8
votes

I have an application that has to load XML document and output nodes depending on XPath.

Suppose I start with a document like this:

<aaa>
  ...[many nodes here]...
  <bbb>text</bbb>
  ...[many nodes here]...
  <bbb>text</bbb>
  ...[many nodes here]...
</aaa>

With XPath //bbb

So far everything is nice.

And selection doc.SelectNodes("//bbb"); returns the list of required nodes.

Then someone uploads a document with one node like <myfancynamespace:foo/> and extra namespace in the root tag, and everything breaks.

Why? //bbb does not give a damn about myfancynamespace, theoretically it should even be good with //myfancynamespace:foo, as there is no ambiguity, but the expression returns 0 results and that's it.

Is there a workaround for this behavior?

I do have a namespace manager for the document, and I am passing it to the Xpath query. But the namespaces and the prefixes are unknown to me, so I can't add them before the query.

Do I have to pre-parse the document to fill the namespace manager before I do any selections? Why on earth such behavior, it just doesn't make sense.

EDIT:

I'm using: XmlDocument and XmlNamespaceManager

EDIT2:

XmlDocument doc = new XmlDocument();
doc.XmlResolver = null;
XmlNamespaceManager nsmgr = new XmlNamespaceManager(doc.NameTable);
//I wish I could:
//nsmgr.AddNamespace("magic", "http://magicnamespaceuri/
//...
doc.LoadXML(usersuppliedxml);
XmlNodeList nodes = doc.SelectNodes(usersuppliedxpath, nsmgr);//usersuppliedxpath -> "//bbb"

//nodes.Count should be > 0, but with namespaced document they are 0

EDIT3: Found an article which describes the actual scenario of the issue with one workaround, but not very pretty workaround: http://codeclimber.net.nz/archive/2008/01/09/How-to-query-a-XPath-doc-that-has-a-default.aspx

Almost seems that stripping the xmlns is the way to go...

4
Could you add the pertinent bits of code? (Instantiating XmlDocument, XPath, etc)Jeff Swensen
Ok, edited the post, see Edit2.Coder
@Coder: You are saying that an unexpected input results in unexpected output for a given process. That's the use case for validation.user357812
"and extra namespace in the root tag" - this is almost gibberish. I suppose you mean there is an extra namespace declaration in the start tag of the outermost element. Is it a default namespace declaration (xmlns="...")? or is it a declaration for myfancynamespace (xmlns:myfancynamespace="...")? Only the former would affect the namespace of <bbb>. You haven't shown us what the input XML looks like, nor described it clearly, which makes it hard to guess what the problem is.LarsH
When I said 'You haven't shown us what the input XML looks like' I meant the one that caused the problem.LarsH

4 Answers

13
votes

You're missing the whole point of XML namespaces.

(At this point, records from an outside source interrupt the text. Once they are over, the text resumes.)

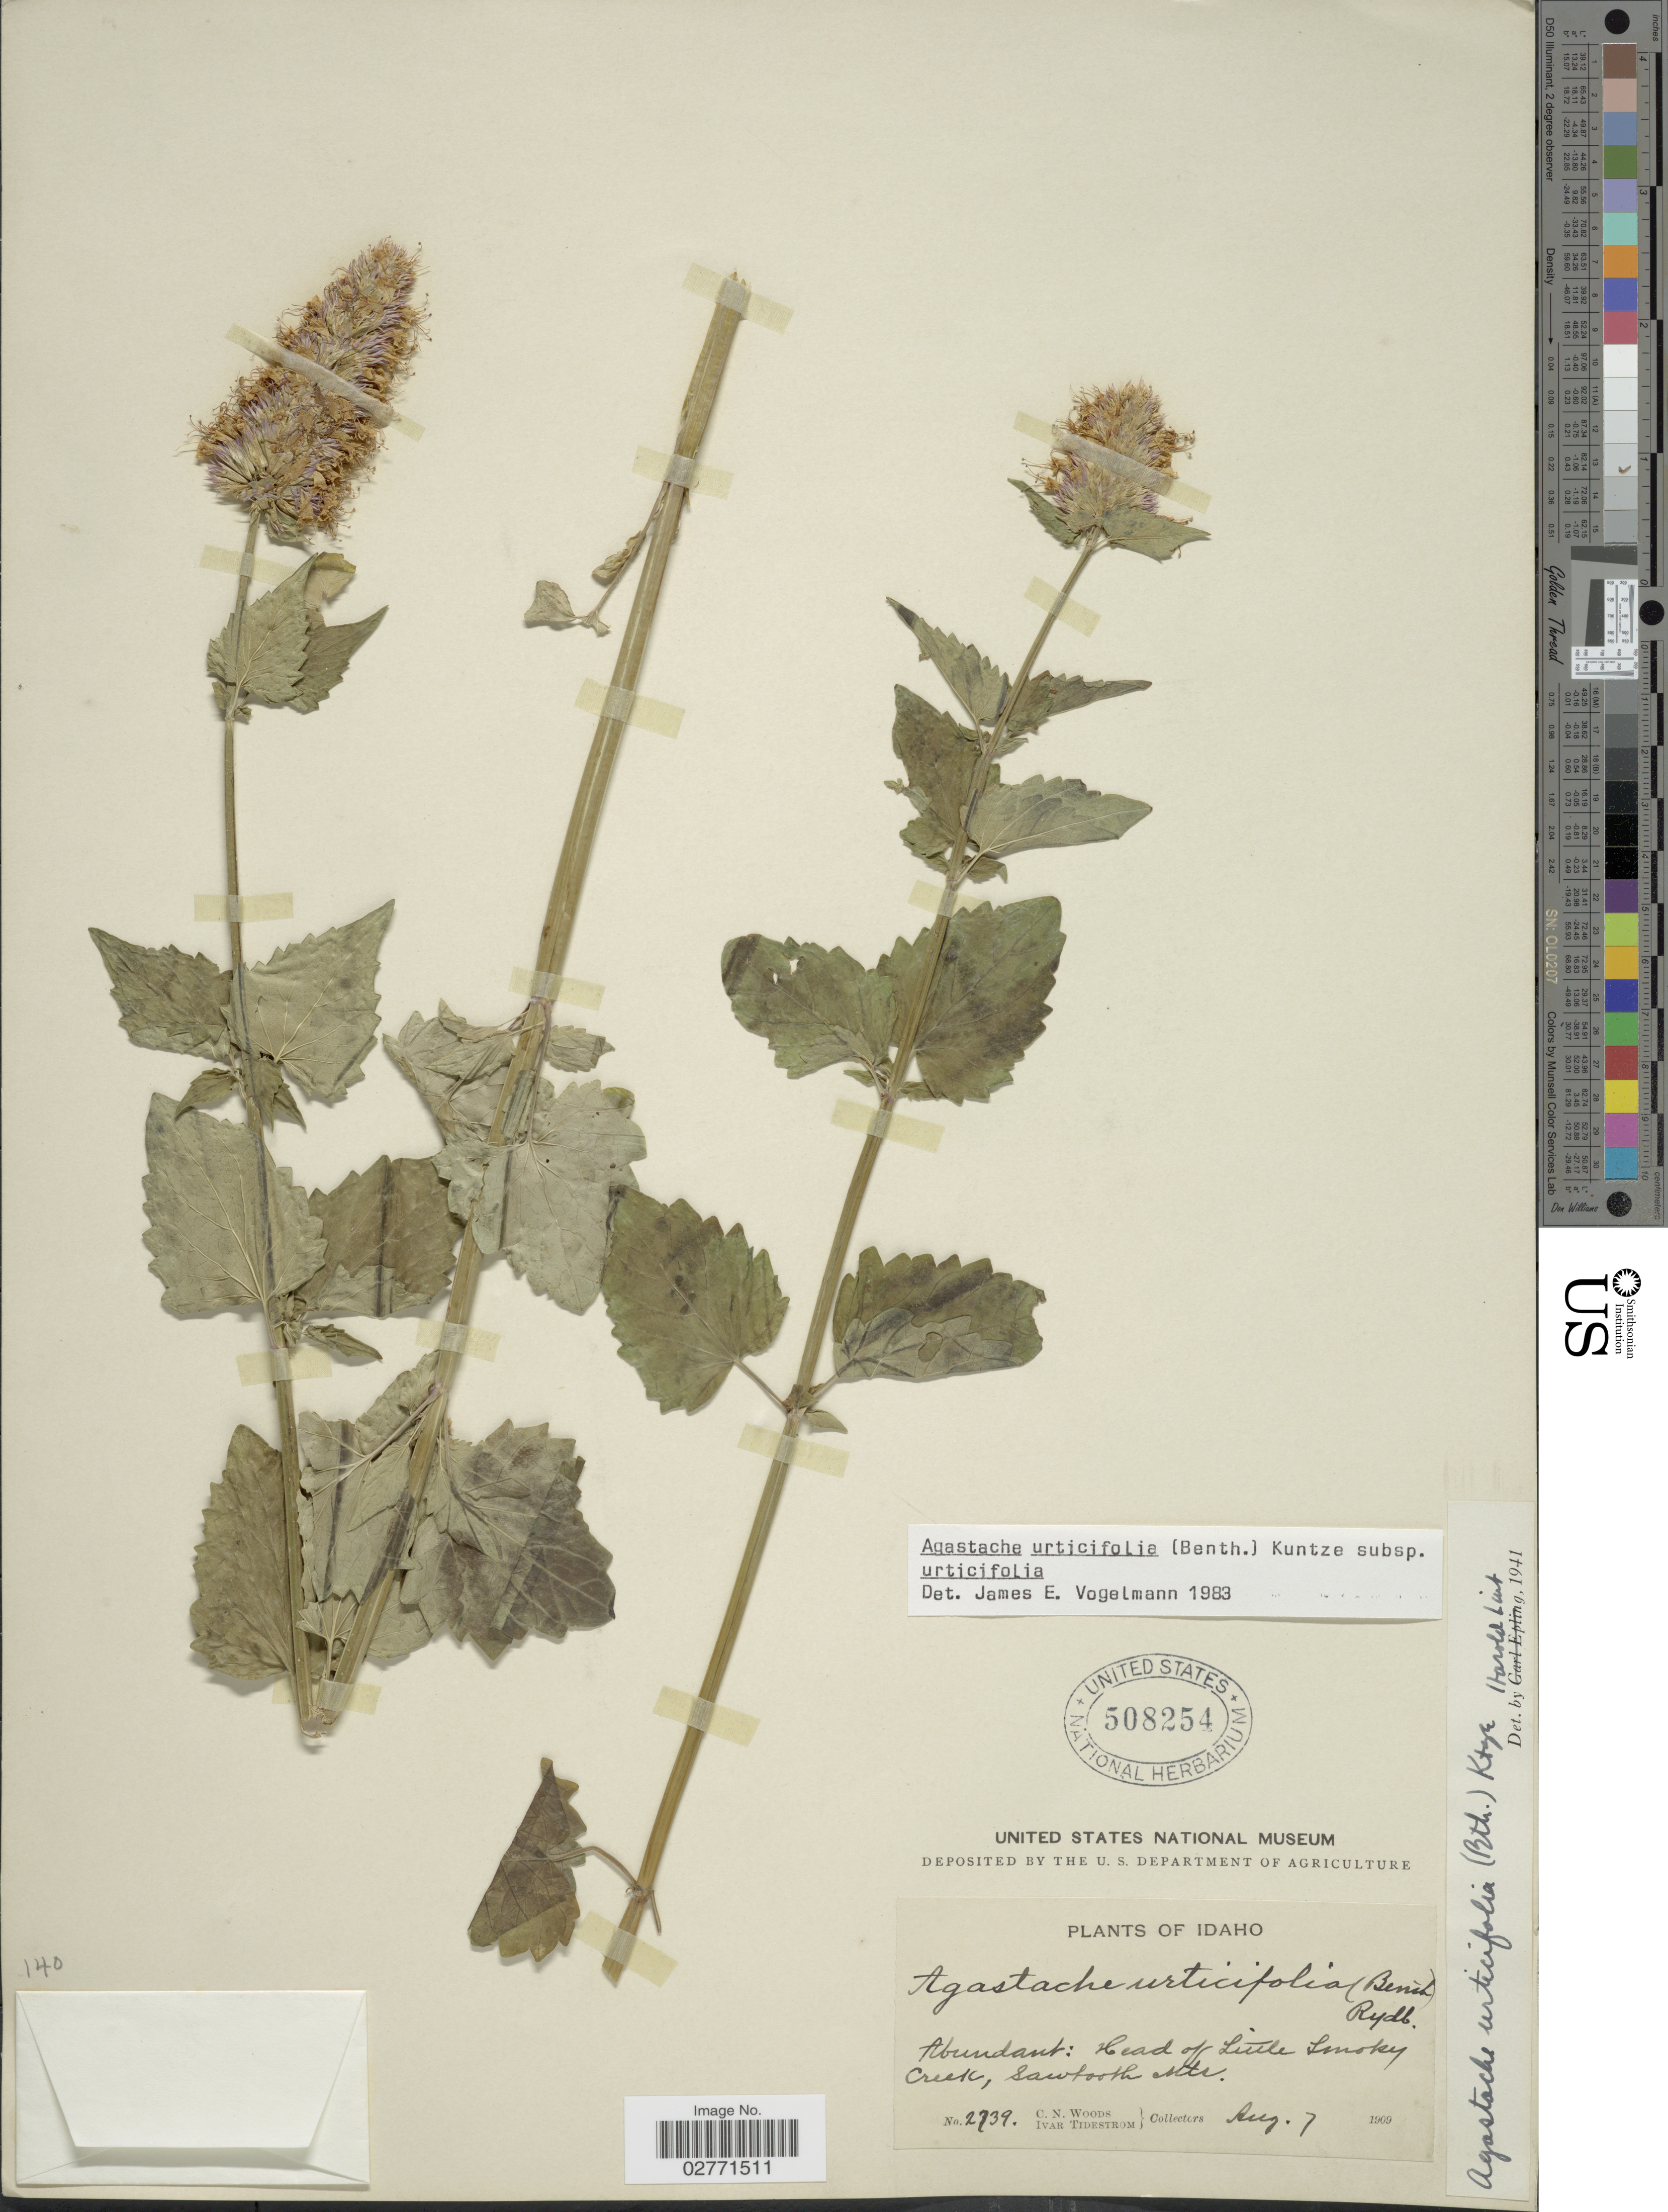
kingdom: Plantae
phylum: Tracheophyta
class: Magnoliopsida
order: Lamiales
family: Lamiaceae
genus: Agastache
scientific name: Agastache urticifolia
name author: (Benth.) Kuntze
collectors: C. Woods & I. F. Tidestrom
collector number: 2739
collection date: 1909-08-07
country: United States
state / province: Idaho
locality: Abundant: Head of Little Smoky Creek, Sawtooth Mts.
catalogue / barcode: US 508254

But if you really need to perform XPath on documents that will use an unknown namespace, and you really don't care about it, you will need to strip it out and reload the document. XPath will not work in a namespace-agnostic way, unless you want to use the local-name() function at every point in your selectors.

private XmlDocument StripNamespace(XmlDocument doc)
{
    if (doc.DocumentElement.NamespaceURI.Length > 0)
    {
        doc.DocumentElement.SetAttribute("xmlns", "");
        // must serialize and reload for this to take effect
        XmlDocument newDoc = new XmlDocument();
        newDoc.LoadXml(doc.OuterXml);
        return newDoc;
    }
    else
    {
        return doc;
    }
}
6
votes

<myfancynamespace:foo/> is not necessarily the same as <foo/>.

Namespaces do matter. But I can understand your frustration as they usually tend to breaks codes as various implementation (C#, Java, ...) tend to output it differently.

I suggest you change your XPath to allow for accepting all namespaces. For example instead of

//bbb 

Define it as

//*[local-name()='bbb']

That should take care of it.

0
votes

You should describe a bit more detailed what you want to do. The way you ask your question it make no sense at all. The namespace is just a part of the name. Nothing more, nothing less. So your question is the same as asking for an XPath query to get all tags ending with "x". That's not the idea behind XML, but if you have strange reasons to do so: Feel free to iterate over all nodes and implement it yourself. The same applies to functionality you are requesting.

0
votes

You could use the LINQ XML classes like XDocument. They greatly simplify working with namespaces.